/---

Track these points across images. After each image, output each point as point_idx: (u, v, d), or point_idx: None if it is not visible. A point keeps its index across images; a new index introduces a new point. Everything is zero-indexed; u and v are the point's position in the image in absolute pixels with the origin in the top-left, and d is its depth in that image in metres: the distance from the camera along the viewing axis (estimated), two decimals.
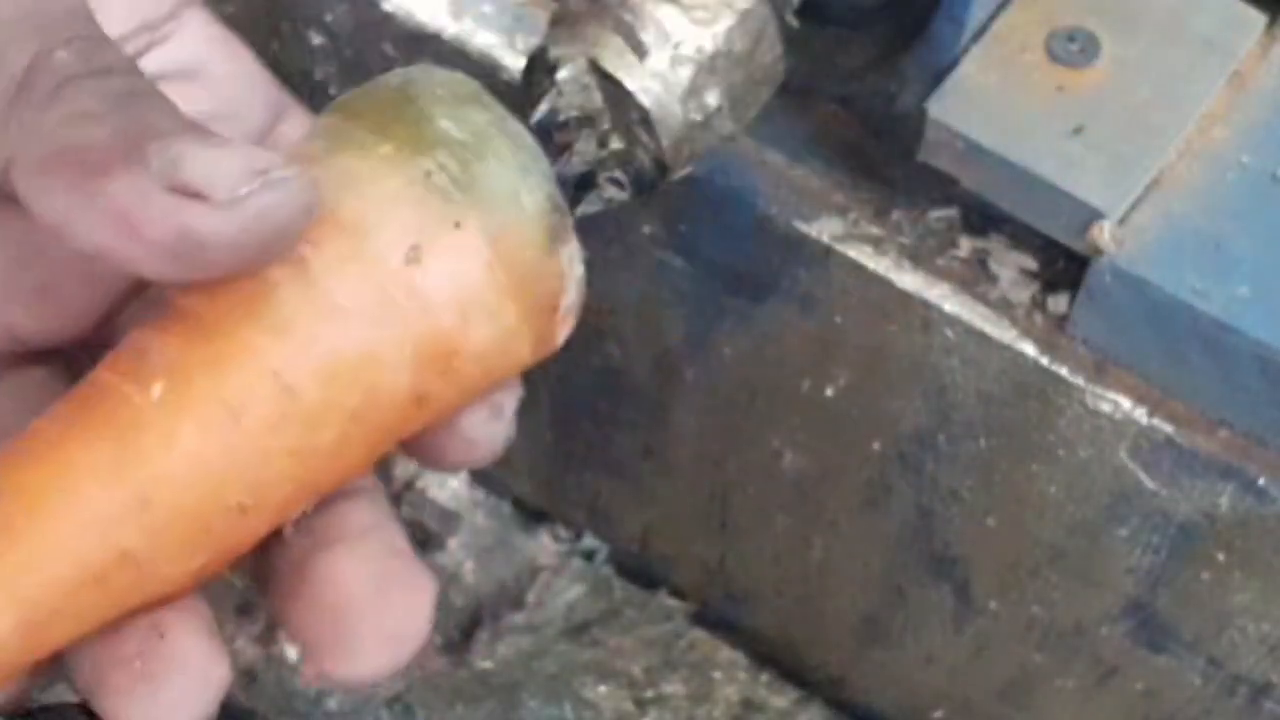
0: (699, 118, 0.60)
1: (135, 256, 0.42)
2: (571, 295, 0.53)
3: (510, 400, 0.51)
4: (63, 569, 0.45)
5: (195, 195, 0.41)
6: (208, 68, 0.52)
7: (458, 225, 0.48)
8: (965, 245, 0.73)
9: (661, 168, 0.60)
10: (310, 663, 0.48)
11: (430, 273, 0.47)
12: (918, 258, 0.73)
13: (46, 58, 0.42)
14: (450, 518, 1.04)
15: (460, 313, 0.48)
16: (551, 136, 0.57)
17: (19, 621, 0.44)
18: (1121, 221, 0.68)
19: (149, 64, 0.50)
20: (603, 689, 0.99)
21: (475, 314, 0.48)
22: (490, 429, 0.51)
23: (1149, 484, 0.73)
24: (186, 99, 0.47)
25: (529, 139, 0.52)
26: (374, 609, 0.48)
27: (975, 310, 0.72)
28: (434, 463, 0.52)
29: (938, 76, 0.69)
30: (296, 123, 0.53)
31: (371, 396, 0.47)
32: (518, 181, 0.50)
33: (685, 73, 0.59)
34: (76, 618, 0.46)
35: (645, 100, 0.58)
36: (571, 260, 0.52)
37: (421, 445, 0.50)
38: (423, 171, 0.48)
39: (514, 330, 0.50)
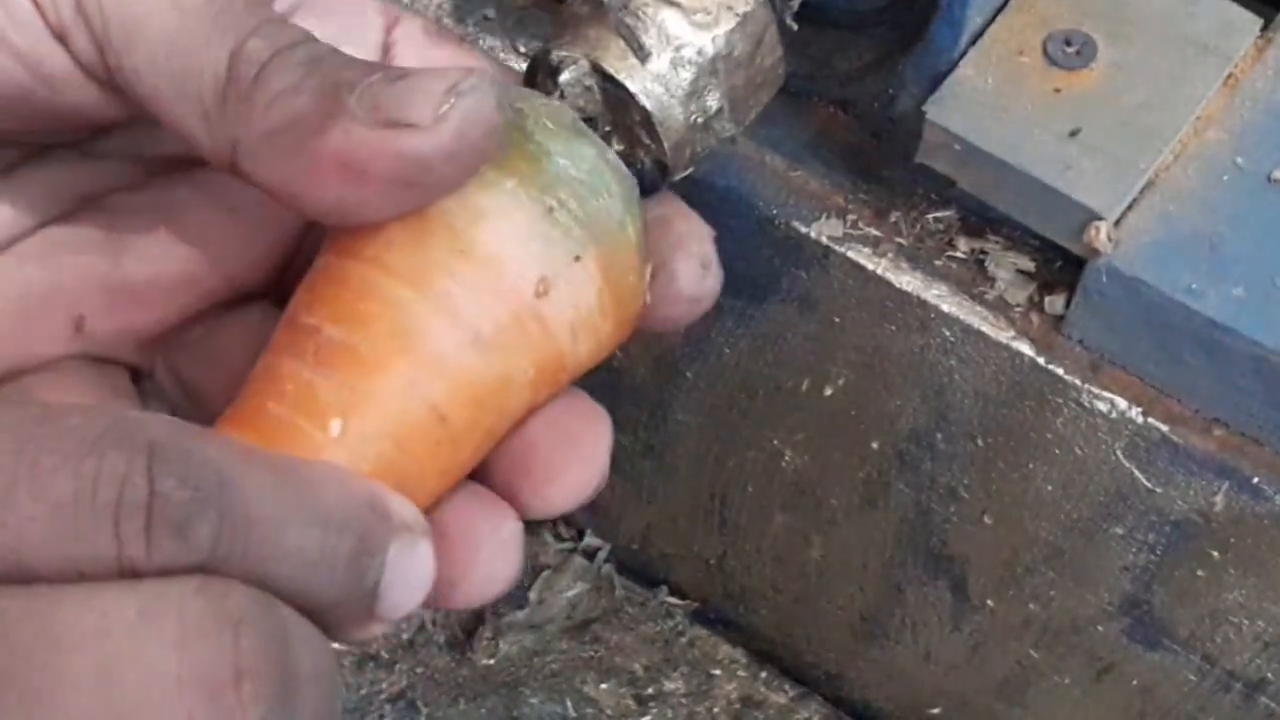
0: (700, 120, 0.60)
1: (369, 199, 0.46)
2: (648, 300, 0.56)
3: (711, 247, 0.54)
4: None
5: (405, 126, 0.45)
6: None
7: (578, 259, 0.51)
8: (963, 246, 0.73)
9: (662, 169, 0.60)
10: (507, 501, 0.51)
11: (554, 303, 0.51)
12: (916, 259, 0.73)
13: (241, 50, 0.46)
14: None
15: (572, 334, 0.52)
16: None
17: None
18: (1118, 223, 0.68)
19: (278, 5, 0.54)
20: (604, 686, 0.99)
21: (583, 334, 0.52)
22: (706, 283, 0.53)
23: (1145, 482, 0.73)
24: (313, 27, 0.51)
25: (624, 168, 0.55)
26: (556, 444, 0.51)
27: (973, 310, 0.73)
28: (657, 325, 0.54)
29: (936, 79, 0.70)
30: (410, 23, 0.56)
31: (502, 414, 0.51)
32: (623, 213, 0.53)
33: (686, 75, 0.59)
34: None
35: (647, 102, 0.59)
36: (650, 272, 0.55)
37: (647, 318, 0.53)
38: (546, 208, 0.51)
39: (606, 341, 0.54)
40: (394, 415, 0.48)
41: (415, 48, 0.56)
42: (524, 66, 0.61)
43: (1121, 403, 0.71)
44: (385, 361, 0.48)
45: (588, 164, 0.53)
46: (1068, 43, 0.70)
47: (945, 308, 0.73)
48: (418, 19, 0.57)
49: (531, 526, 1.05)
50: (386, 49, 0.56)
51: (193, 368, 0.54)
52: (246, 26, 0.47)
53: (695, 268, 0.53)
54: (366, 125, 0.45)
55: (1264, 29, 0.72)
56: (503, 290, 0.50)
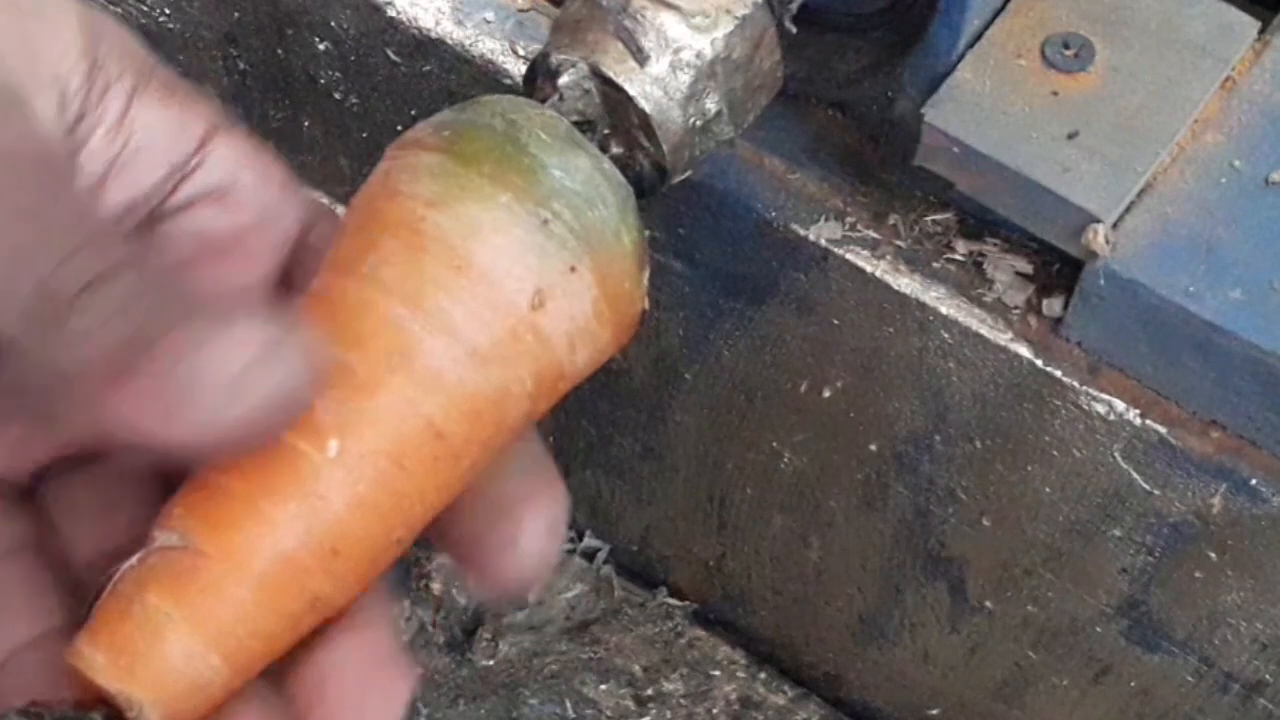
0: (699, 123, 0.60)
1: (171, 444, 0.45)
2: (646, 306, 0.56)
3: (563, 514, 0.53)
4: (268, 622, 0.48)
5: (206, 388, 0.44)
6: (238, 184, 0.54)
7: (573, 269, 0.51)
8: (961, 249, 0.73)
9: (661, 172, 0.61)
10: None
11: (551, 314, 0.51)
12: (914, 261, 0.73)
13: (58, 276, 0.45)
14: None
15: (570, 344, 0.52)
16: None
17: (231, 669, 0.48)
18: (1115, 225, 0.68)
19: (185, 190, 0.54)
20: (603, 687, 0.99)
21: (581, 343, 0.52)
22: (549, 546, 0.52)
23: (1142, 484, 0.73)
24: (221, 215, 0.52)
25: (619, 176, 0.55)
26: (354, 697, 0.50)
27: (971, 313, 0.73)
28: (485, 577, 0.53)
29: (934, 82, 0.70)
30: (328, 227, 0.55)
31: (500, 426, 0.51)
32: (618, 222, 0.53)
33: (685, 78, 0.59)
34: (270, 655, 0.49)
35: (646, 105, 0.59)
36: (648, 277, 0.55)
37: (484, 570, 0.52)
38: (541, 220, 0.51)
39: (605, 348, 0.54)
40: (391, 433, 0.48)
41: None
42: (523, 70, 0.61)
43: (1119, 404, 0.71)
44: (382, 380, 0.48)
45: (582, 175, 0.53)
46: (1066, 46, 0.70)
47: (944, 310, 0.73)
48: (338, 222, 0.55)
49: None
50: (301, 247, 0.54)
51: None
52: (69, 243, 0.45)
53: (541, 528, 0.51)
54: (160, 394, 0.44)
55: (1261, 32, 0.72)
56: (499, 304, 0.50)
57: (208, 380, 0.44)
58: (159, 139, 0.52)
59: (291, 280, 0.54)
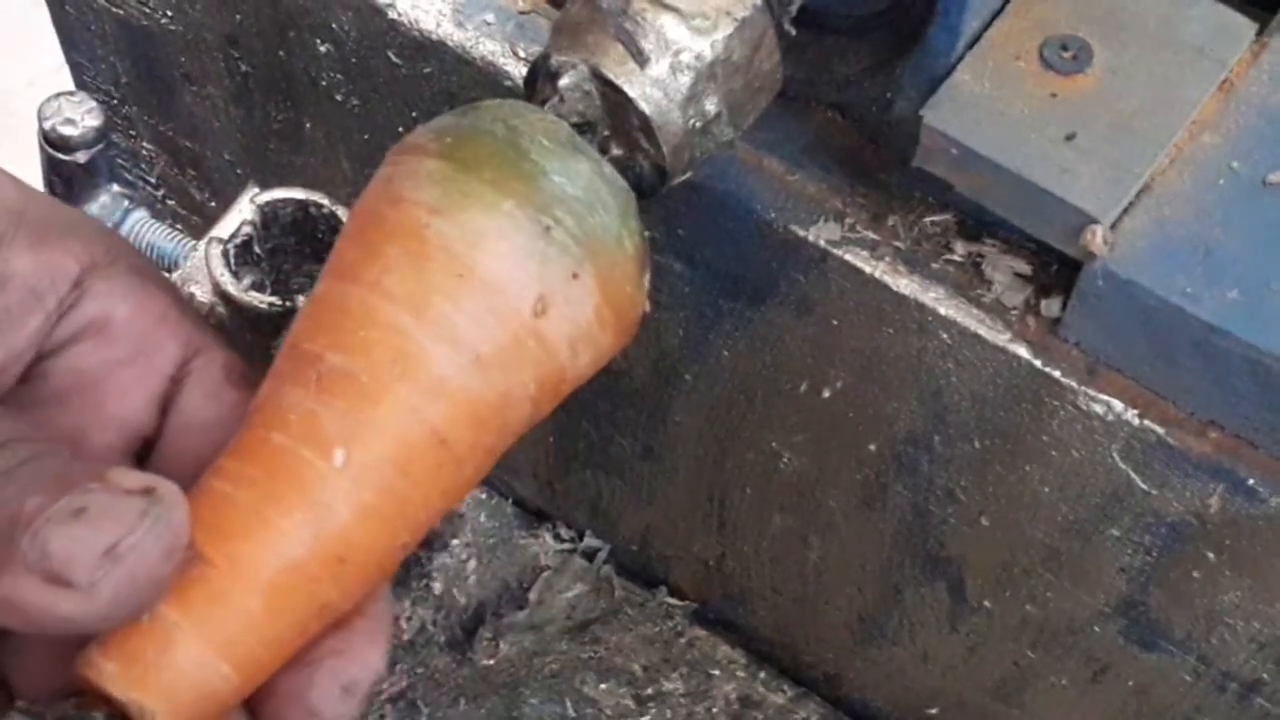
0: (698, 124, 0.61)
1: (33, 629, 0.46)
2: (648, 308, 0.56)
3: (367, 678, 0.53)
4: (276, 630, 0.49)
5: (64, 585, 0.45)
6: (114, 318, 0.55)
7: (575, 275, 0.52)
8: (960, 249, 0.74)
9: (661, 173, 0.61)
10: None
11: (553, 320, 0.51)
12: (913, 262, 0.73)
13: None
14: (453, 518, 1.04)
15: (572, 348, 0.52)
16: None
17: (241, 677, 0.49)
18: (1113, 226, 0.68)
19: (62, 329, 0.54)
20: (603, 686, 0.99)
21: (583, 346, 0.53)
22: (341, 708, 0.52)
23: (1140, 484, 0.73)
24: (97, 349, 0.53)
25: (620, 180, 0.55)
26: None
27: (970, 313, 0.73)
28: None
29: (933, 84, 0.70)
30: (210, 358, 0.56)
31: (504, 430, 0.51)
32: (620, 226, 0.54)
33: (685, 80, 0.59)
34: (278, 662, 0.50)
35: (646, 107, 0.59)
36: (649, 279, 0.56)
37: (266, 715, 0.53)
38: (543, 227, 0.51)
39: (607, 351, 0.54)
40: (396, 442, 0.49)
41: (207, 385, 0.55)
42: (523, 72, 0.62)
43: (1118, 405, 0.71)
44: (386, 388, 0.49)
45: (583, 180, 0.53)
46: (1064, 48, 0.70)
47: (942, 310, 0.73)
48: (221, 357, 0.55)
49: (532, 527, 1.05)
50: (178, 380, 0.55)
51: None
52: None
53: (334, 689, 0.51)
54: (32, 576, 0.45)
55: (1259, 33, 0.72)
56: (502, 311, 0.51)
57: (74, 568, 0.45)
58: (31, 292, 0.52)
59: (171, 409, 0.54)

\---

▸ **EXERCISE**
Before printing the records again, strip out the pictures; change nothing else.

▸ **SOLVED EXERCISE**
Track these points across images. After each image, output each point as point_idx: (u, v, d), or point_idx: None if it is not visible. A point keeps its index across images; a new index introduces a new point. Everything is zero-indexed; u and v are the point's position in the image in absolute pixels with the origin in the top-left, and d is its depth in that image in metres: the distance from the camera along the viewing axis (estimated), two decimals.
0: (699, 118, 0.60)
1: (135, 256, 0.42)
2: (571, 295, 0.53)
3: (510, 400, 0.51)
4: (63, 569, 0.45)
5: (195, 195, 0.41)
6: (208, 68, 0.52)
7: (458, 225, 0.48)
8: (965, 245, 0.73)
9: (661, 168, 0.60)
10: (310, 663, 0.48)
11: (430, 273, 0.47)
12: (918, 258, 0.73)
13: (46, 58, 0.42)
14: (450, 518, 1.04)
15: (460, 313, 0.48)
16: (551, 136, 0.57)
17: (19, 621, 0.44)
18: (1121, 221, 0.68)
19: (149, 64, 0.50)
20: (603, 689, 0.99)
21: (475, 314, 0.48)
22: (490, 429, 0.51)
23: (1149, 484, 0.73)
24: (186, 99, 0.47)
25: (529, 139, 0.52)
26: (374, 609, 0.48)
27: (975, 310, 0.72)
28: (434, 463, 0.52)
29: (938, 76, 0.69)
30: (296, 123, 0.53)
31: (371, 396, 0.47)
32: (518, 181, 0.50)
33: (685, 73, 0.59)
34: (76, 618, 0.46)
35: (645, 100, 0.58)
36: (571, 260, 0.52)
37: (421, 445, 0.50)
38: (423, 171, 0.48)
39: (514, 330, 0.50)
0: (700, 120, 0.60)
1: (369, 199, 0.46)
2: (648, 300, 0.56)
3: (711, 247, 0.54)
4: None
5: (405, 126, 0.45)
6: None
7: (578, 259, 0.51)
8: (963, 246, 0.73)
9: (662, 169, 0.60)
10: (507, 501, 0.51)
11: (554, 303, 0.51)
12: (916, 259, 0.73)
13: (241, 50, 0.46)
14: None
15: (572, 334, 0.52)
16: None
17: None
18: (1118, 223, 0.68)
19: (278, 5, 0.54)
20: (604, 686, 0.99)
21: (583, 334, 0.52)
22: (706, 283, 0.53)
23: (1145, 482, 0.73)
24: (313, 27, 0.51)
25: (624, 168, 0.55)
26: (556, 444, 0.51)
27: (973, 310, 0.73)
28: (657, 325, 0.54)
29: (936, 79, 0.70)
30: (410, 23, 0.56)
31: (502, 414, 0.51)
32: (623, 213, 0.53)
33: (686, 75, 0.59)
34: None
35: (647, 102, 0.59)
36: (650, 272, 0.55)
37: (647, 318, 0.53)
38: (546, 208, 0.51)
39: (606, 341, 0.54)
40: (394, 415, 0.48)
41: (415, 48, 0.56)
42: (524, 66, 0.61)
43: (1121, 403, 0.71)
44: (385, 361, 0.48)
45: (588, 164, 0.53)
46: (1068, 43, 0.70)
47: (945, 308, 0.73)
48: (418, 19, 0.57)
49: (531, 526, 1.05)
50: (386, 49, 0.56)
51: (193, 368, 0.54)
52: (246, 26, 0.47)
53: (695, 268, 0.53)
54: (366, 125, 0.45)
55: (1264, 29, 0.72)
56: (503, 290, 0.50)
0: (699, 123, 0.60)
1: (171, 444, 0.45)
2: (646, 306, 0.56)
3: (563, 514, 0.53)
4: (268, 622, 0.48)
5: (206, 388, 0.44)
6: (238, 184, 0.54)
7: (573, 269, 0.51)
8: (961, 249, 0.73)
9: (661, 172, 0.61)
10: None
11: (551, 314, 0.51)
12: (914, 261, 0.73)
13: (58, 276, 0.45)
14: None
15: (570, 344, 0.52)
16: None
17: (231, 669, 0.48)
18: (1115, 225, 0.68)
19: (185, 190, 0.54)
20: (603, 687, 0.99)
21: (581, 343, 0.52)
22: (549, 546, 0.52)
23: (1142, 484, 0.73)
24: (221, 215, 0.52)
25: (619, 176, 0.55)
26: (354, 697, 0.50)
27: (971, 313, 0.73)
28: (485, 577, 0.53)
29: (934, 82, 0.70)
30: (328, 227, 0.55)
31: (500, 426, 0.51)
32: (618, 222, 0.53)
33: (685, 78, 0.59)
34: (270, 655, 0.49)
35: (646, 105, 0.59)
36: (648, 277, 0.55)
37: (484, 570, 0.52)
38: (541, 220, 0.51)
39: (605, 348, 0.54)
40: (391, 433, 0.48)
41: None
42: (523, 70, 0.61)
43: (1119, 404, 0.71)
44: (382, 380, 0.48)
45: (582, 175, 0.53)
46: (1066, 46, 0.70)
47: (944, 310, 0.73)
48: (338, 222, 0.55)
49: None
50: (301, 247, 0.54)
51: None
52: (69, 243, 0.45)
53: (541, 528, 0.51)
54: (160, 394, 0.44)
55: (1261, 32, 0.72)
56: (499, 304, 0.50)
57: (208, 380, 0.44)
58: (159, 139, 0.52)
59: (291, 280, 0.54)
0: (698, 124, 0.61)
1: (33, 629, 0.46)
2: (648, 308, 0.56)
3: (367, 678, 0.53)
4: (276, 630, 0.49)
5: (64, 585, 0.45)
6: (114, 318, 0.55)
7: (575, 275, 0.52)
8: (960, 249, 0.74)
9: (661, 173, 0.61)
10: None
11: (553, 320, 0.51)
12: (913, 262, 0.73)
13: None
14: (453, 518, 1.04)
15: (572, 348, 0.52)
16: None
17: (241, 677, 0.49)
18: (1113, 226, 0.68)
19: (62, 329, 0.54)
20: (603, 686, 0.99)
21: (583, 346, 0.53)
22: (341, 708, 0.52)
23: (1140, 484, 0.73)
24: (97, 349, 0.53)
25: (620, 180, 0.55)
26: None
27: (970, 313, 0.73)
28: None
29: (933, 84, 0.70)
30: (210, 358, 0.56)
31: (504, 430, 0.51)
32: (620, 226, 0.54)
33: (685, 80, 0.59)
34: (278, 662, 0.50)
35: (646, 107, 0.59)
36: (649, 279, 0.56)
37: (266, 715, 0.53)
38: (543, 227, 0.51)
39: (607, 351, 0.54)
40: (396, 442, 0.49)
41: (207, 385, 0.55)
42: (523, 72, 0.62)
43: (1118, 405, 0.71)
44: (386, 388, 0.49)
45: (583, 180, 0.53)
46: (1064, 48, 0.70)
47: (942, 310, 0.73)
48: (221, 357, 0.55)
49: (532, 527, 1.05)
50: (178, 380, 0.55)
51: None
52: None
53: (334, 689, 0.51)
54: (32, 576, 0.45)
55: (1259, 33, 0.72)
56: (502, 311, 0.51)
57: (74, 568, 0.45)
58: (31, 292, 0.52)
59: (171, 409, 0.54)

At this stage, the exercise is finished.